# [PROBLEM TO SOLVE]
Reproduce the listing below verbatim and omit the pictures.

========================================

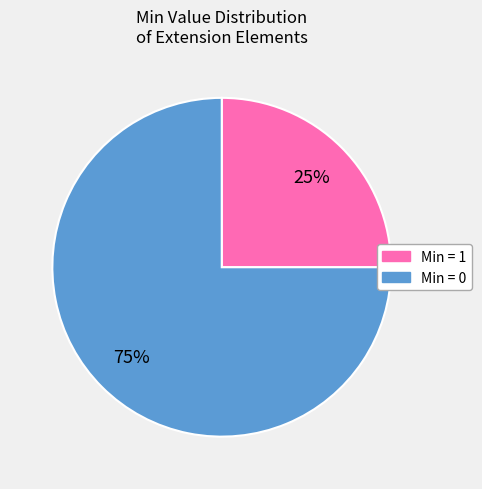

How many slices are in this pie chart?

2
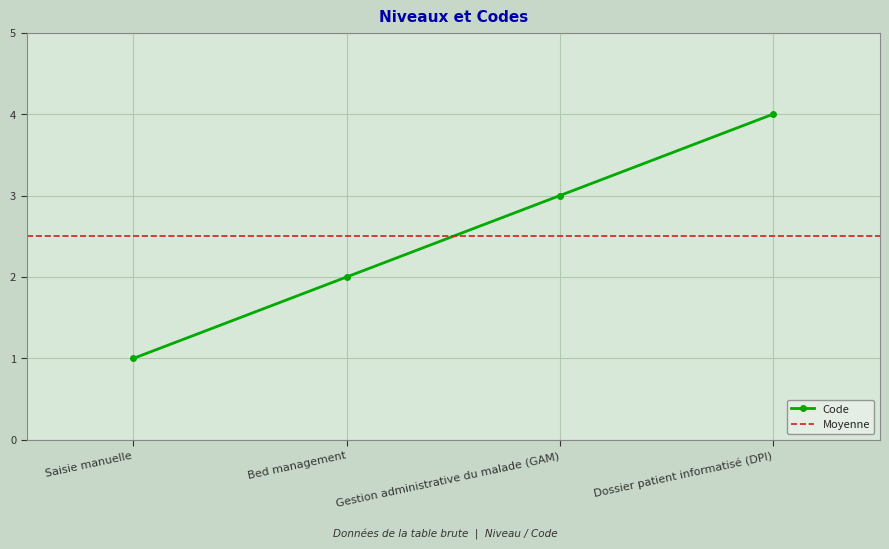

How many values are between 2 and 4?

3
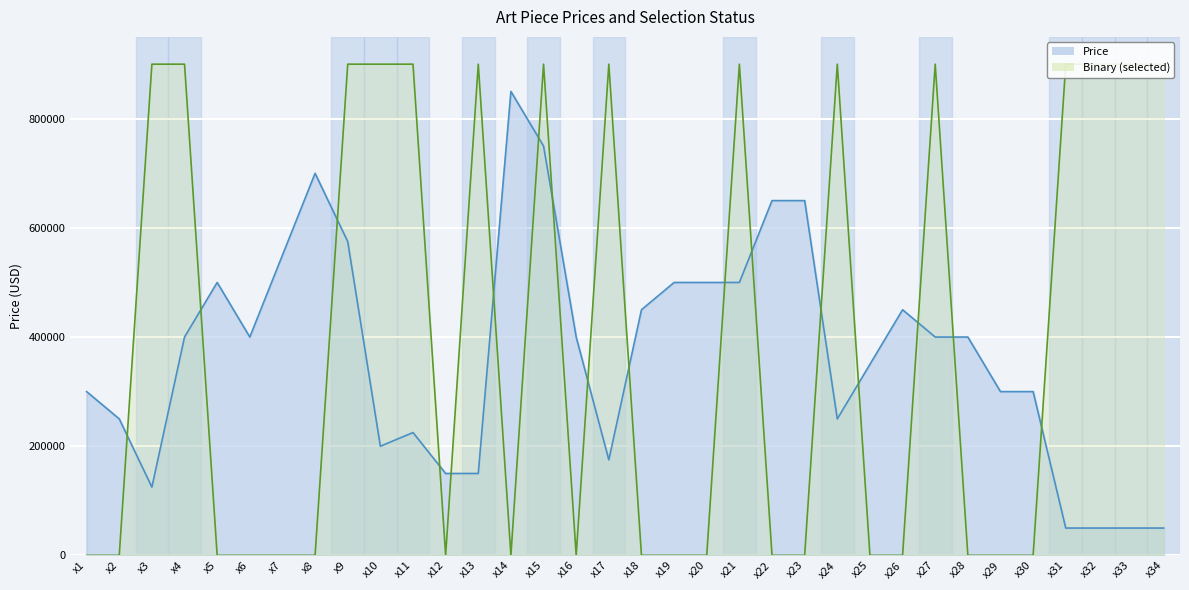

What is the sum of the Binary (selected) values at x30 and x21?

900000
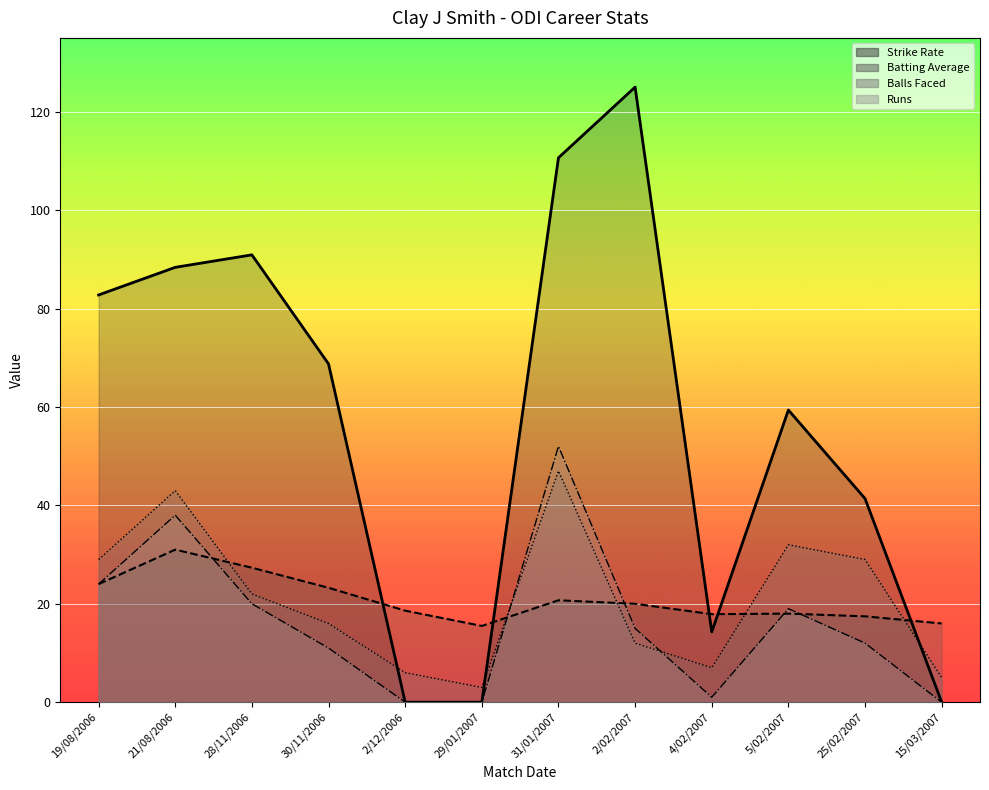

What is the sum of the Batting Average values at 30/11/2006 and 5/02/2007?

41.2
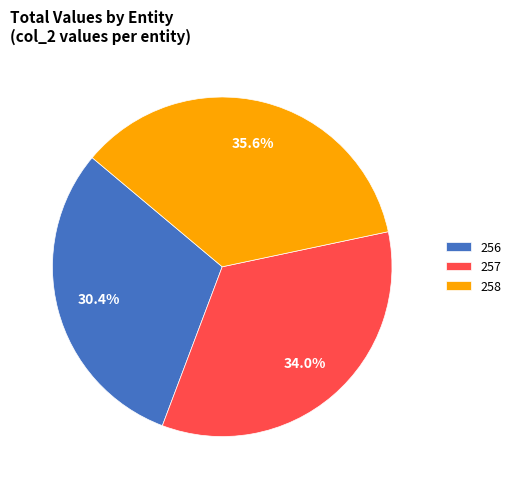

To the nearest percent, what percentage of the pie is 258?

36%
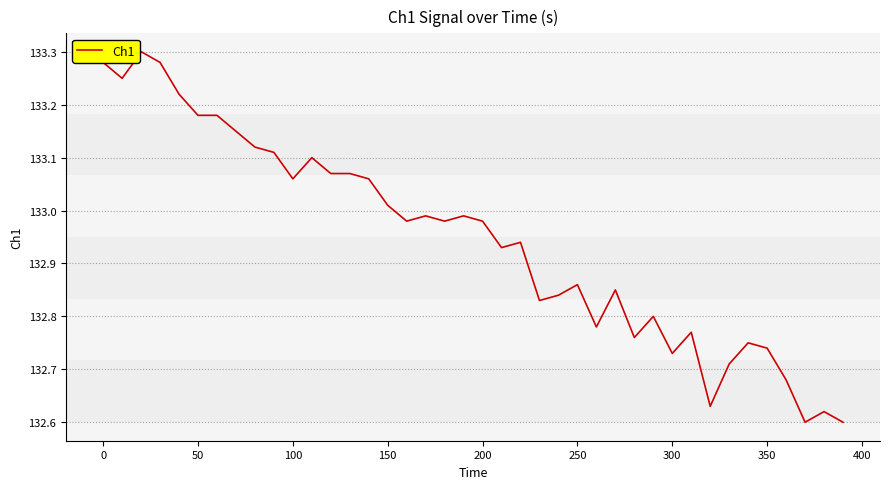

What is the difference between the maximum and minimum values?

0.7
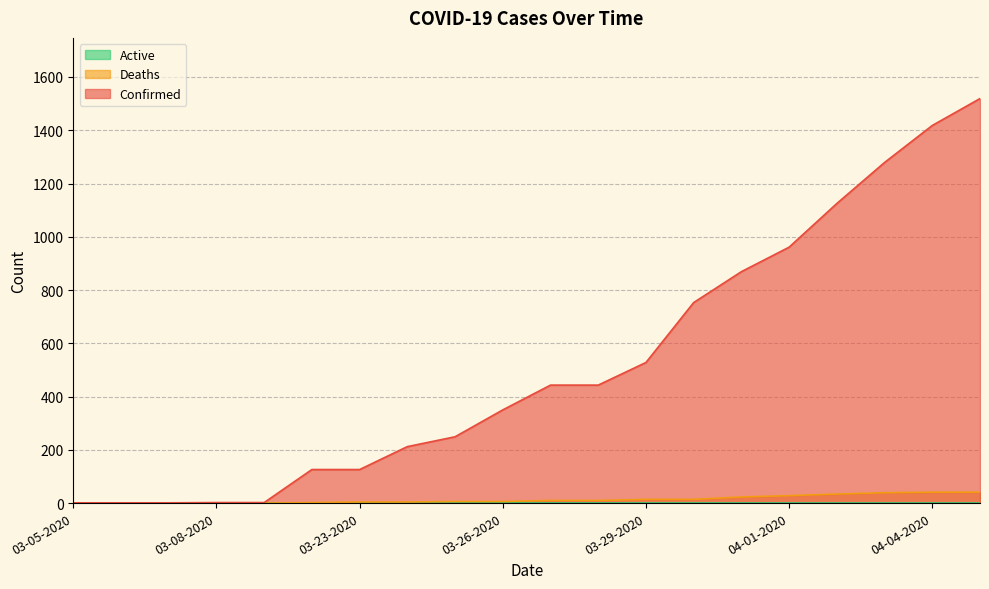

What is the sum of the Confirmed values at 03-31-2020 and 04-03-2020?

2148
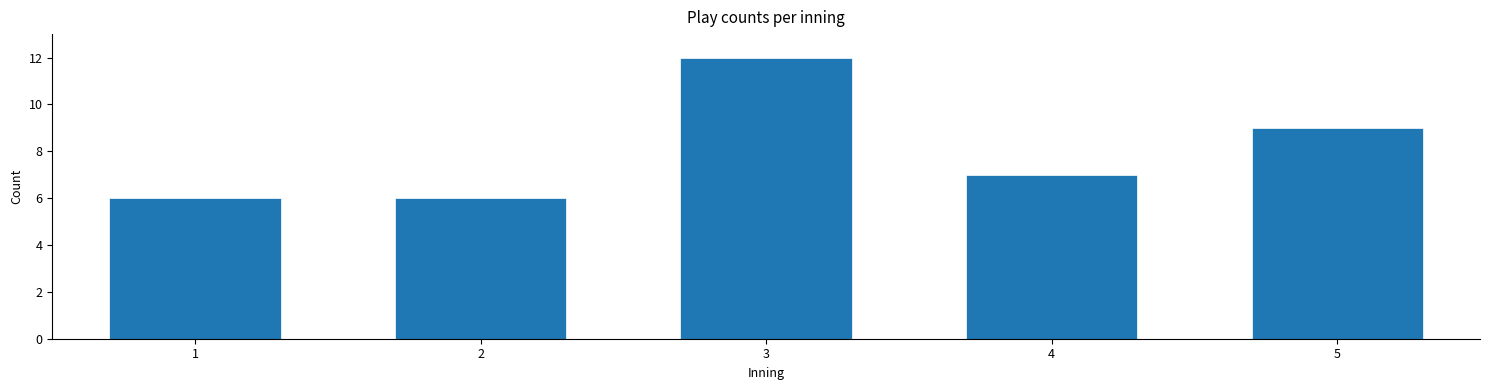

Reading right to left, what are all the values shown in this chart?

9	7	12	6	6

========================================

# [RESPONSE BOX]
How many slices are in this pie chart?

2

How many values are between 2 and 4?

3

What is the sum of the Binary (selected) values at x30 and x21?

900000

What is the sum of the Batting Average values at 30/11/2006 and 5/02/2007?

41.2

To the nearest percent, what percentage of the pie is 258?

36%

What is the difference between the maximum and minimum values?

0.7

What is the sum of the Confirmed values at 03-31-2020 and 04-03-2020?

2148

Reading right to left, what are all the values shown in this chart?

9	7	12	6	6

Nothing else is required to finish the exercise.